=== Begin Enclosure ===
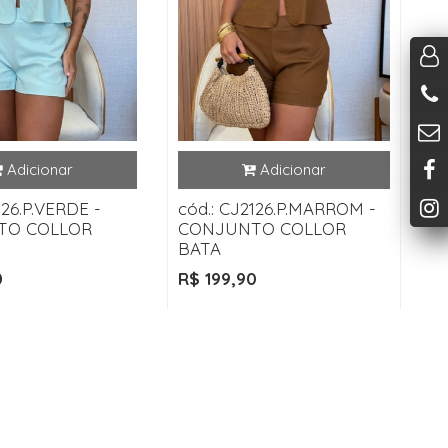
126.P.VERDE -
cód.: CJ2126.P.MARROM -
TO COLLOR
CONJUNTO COLLOR
BATA
0
R$ 199,90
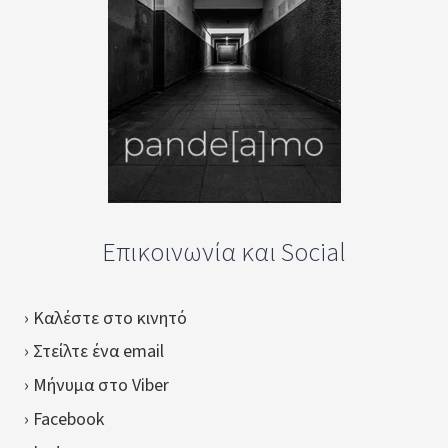
Επικοινωνία και Social
› Καλέστε στο κινητό
› Στείλτε ένα email
› Μήνυμα στο Viber
› Facebook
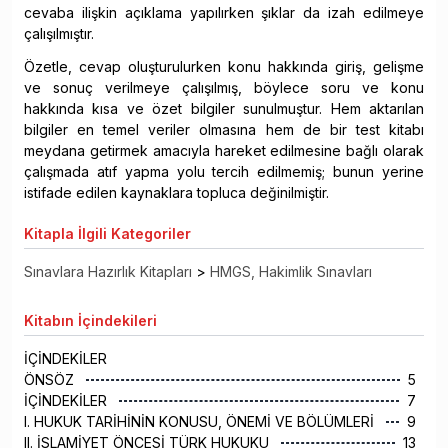
cevaba ilişkin açıklama yapılırken şıklar da izah edilmeye
çalışılmıştır.
Özetle, cevap oluşturulurken konu hakkında giriş, gelişme
ve sonuç verilmeye çalışılmış, böylece soru ve konu
hakkında kısa ve özet bilgiler sunulmuştur. Hem aktarılan
bilgiler en temel veriler olmasına hem de bir test kitabı
meydana getirmek amacıyla hareket edilmesine bağlı olarak
çalışmada atıf yapma yolu tercih edilmemiş; bunun yerine
istifade edilen kaynaklara topluca değinilmiştir.
Kitapla
İlgili Kategoriler
Sınavlara Hazırlık Kitapları
>
HMGS, Hakimlik Sınavları
Kitabın
İçindekileri
İÇİNDEKİLER
ÖNSÖZ
5
İÇİNDEKİLER
7
I. HUKUK TARİHİNİN KONUSU, ÖNEMİ VE BÖLÜMLERİ
9
II. İSLAMİYET ÖNCESİ TÜRK HUKUKU
13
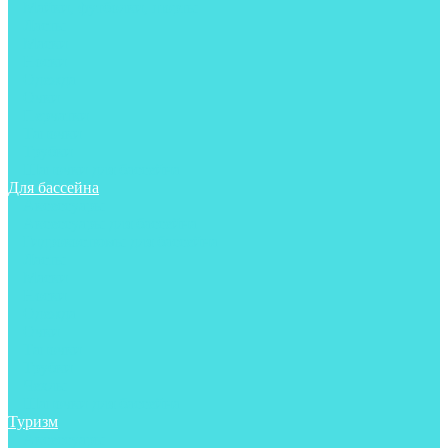
Майки, футболки, шорты
Ласты
Маски
Носки
Одежда
Очки
Перчатки
Тапочки
Трубки
Шапочки для бассейна
Для бассейна
Аксессуары
Аксессуары для бассейна
Гидрокостюмы для бассейна
Ласты
Маски
Носки
Одежда
Очки
Тапочки
Трубки
Чехлы
Шапочки для бассейна
Туризм
Аксессуары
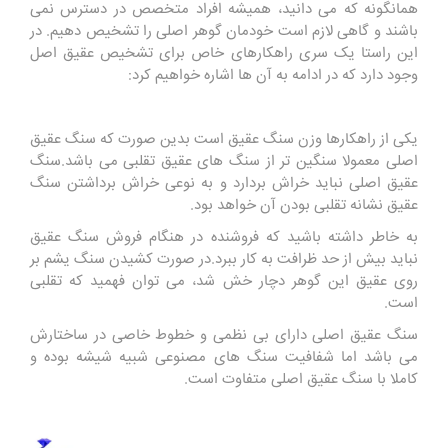
همانگونه که می دانید، همیشه افراد متخصص در دسترس نمی
باشند و گاهی لازم است خودمان گوهر اصلی را تشخیص دهیم. در
این راستا یک سری راهکارهای خاص برای تشخیص عقیق اصل
وجود دارد که در ادامه به آن ها اشاره خواهیم کرد:
یکی از راهکارها وزن سنگ عقیق است بدین صورت که سنگ عقیق
اصلی معمولا سنگین تر از سنگ های عقیق تقلبی می باشد.سنگ
عقیق اصلی نباید خراش بردارد و به نوعی خراش برداشتن سنگ
عقیق نشانه تقلبی بودن آن خواهد بود.
به خاطر داشته باشید که فروشنده در هنگام فروش سنگ عقیق
نباید بیش از حد ظرافت به کار ببرد.در صورت کشیدن سنگ یشم بر
روی عقیق این گوهر دچار خش شد، می توان فهمید که تقلبی
است.
سنگ عقیق اصلی دارای بی نظمی و خطوط خاصی در ساختارش
می باشد اما شفافیت سنگ های مصنوعی شبیه شیشه بوده و
کاملا با سنگ عقیق اصلی متفاوت است.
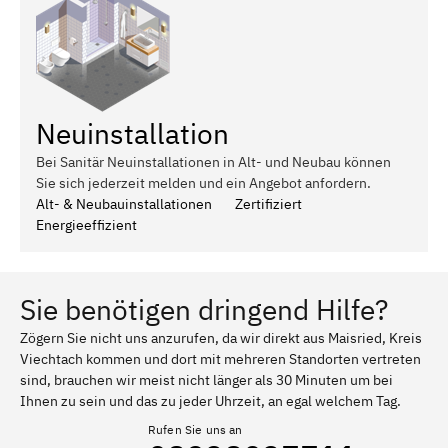
Neuinstallation
Bei Sanitär Neuinstallationen in Alt- und Neubau können
Sie sich jederzeit melden und ein Angebot anfordern.
Alt- & Neubauinstallationen
Zertifiziert
Energieeffizient
Sie benötigen dringend Hilfe?
Zögern Sie nicht uns anzurufen, da wir direkt aus Maisried, Kreis
Viechtach kommen und dort mit mehreren Standorten vertreten
sind, brauchen wir meist nicht länger als 30 Minuten um bei
Ihnen zu sein und das zu jeder Uhrzeit, an egal welchem Tag.
Rufen Sie uns an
=== End Enclosure ===
Please retype the material above exactly, and omit its images.

§ RESULT OF THE TASK
126.P.VERDE -
cód.: CJ2126.P.MARROM -
TO COLLOR
CONJUNTO COLLOR
BATA
0
R$ 199,90
Επικοινωνία και Social
› Καλέστε στο κινητό
› Στείλτε ένα email
› Μήνυμα στο Viber
› Facebook
cevaba ilişkin açıklama yapılırken şıklar da izah edilmeye
çalışılmıştır.
Özetle, cevap oluşturulurken konu hakkında giriş, gelişme
ve sonuç verilmeye çalışılmış, böylece soru ve konu
hakkında kısa ve özet bilgiler sunulmuştur. Hem aktarılan
bilgiler en temel veriler olmasına hem de bir test kitabı
meydana getirmek amacıyla hareket edilmesine bağlı olarak
çalışmada atıf yapma yolu tercih edilmemiş; bunun yerine
istifade edilen kaynaklara topluca değinilmiştir.
Kitapla
İlgili Kategoriler
Sınavlara Hazırlık Kitapları
>
HMGS, Hakimlik Sınavları
Kitabın
İçindekileri
İÇİNDEKİLER
ÖNSÖZ
5
İÇİNDEKİLER
7
I. HUKUK TARİHİNİN KONUSU, ÖNEMİ VE BÖLÜMLERİ
9
II. İSLAMİYET ÖNCESİ TÜRK HUKUKU
13
Майки, футболки, шорты
Ласты
Маски
Носки
Одежда
Очки
Перчатки
Тапочки
Трубки
Шапочки для бассейна
Для бассейна
Аксессуары
Аксессуары для бассейна
Гидрокостюмы для бассейна
Ласты
Маски
Носки
Одежда
Очки
Тапочки
Трубки
Чехлы
Шапочки для бассейна
Туризм
Аксессуары
همانگونه که می دانید، همیشه افراد متخصص در دسترس نمی
باشند و گاهی لازم است خودمان گوهر اصلی را تشخیص دهیم. در
این راستا یک سری راهکارهای خاص برای تشخیص عقیق اصل
وجود دارد که در ادامه به آن ها اشاره خواهیم کرد:
یکی از راهکارها وزن سنگ عقیق است بدین صورت که سنگ عقیق
اصلی معمولا سنگین تر از سنگ های عقیق تقلبی می باشد.سنگ
عقیق اصلی نباید خراش بردارد و به نوعی خراش برداشتن سنگ
عقیق نشانه تقلبی بودن آن خواهد بود.
به خاطر داشته باشید که فروشنده در هنگام فروش سنگ عقیق
نباید بیش از حد ظرافت به کار ببرد.در صورت کشیدن سنگ یشم بر
روی عقیق این گوهر دچار خش شد، می توان فهمید که تقلبی
است.
سنگ عقیق اصلی دارای بی نظمی و خطوط خاصی در ساختارش
می باشد اما شفافیت سنگ های مصنوعی شبیه شیشه بوده و
کاملا با سنگ عقیق اصلی متفاوت است.
Neuinstallation
Bei Sanitär Neuinstallationen in Alt- und Neubau können
Sie sich jederzeit melden und ein Angebot anfordern.
Alt- & Neubauinstallationen
Zertifiziert
Energieeffizient
Sie benötigen dringend Hilfe?
Zögern Sie nicht uns anzurufen, da wir direkt aus Maisried, Kreis
Viechtach kommen und dort mit mehreren Standorten vertreten
sind, brauchen wir meist nicht länger als 30 Minuten um bei
Ihnen zu sein und das zu jeder Uhrzeit, an egal welchem Tag.
Rufen Sie uns an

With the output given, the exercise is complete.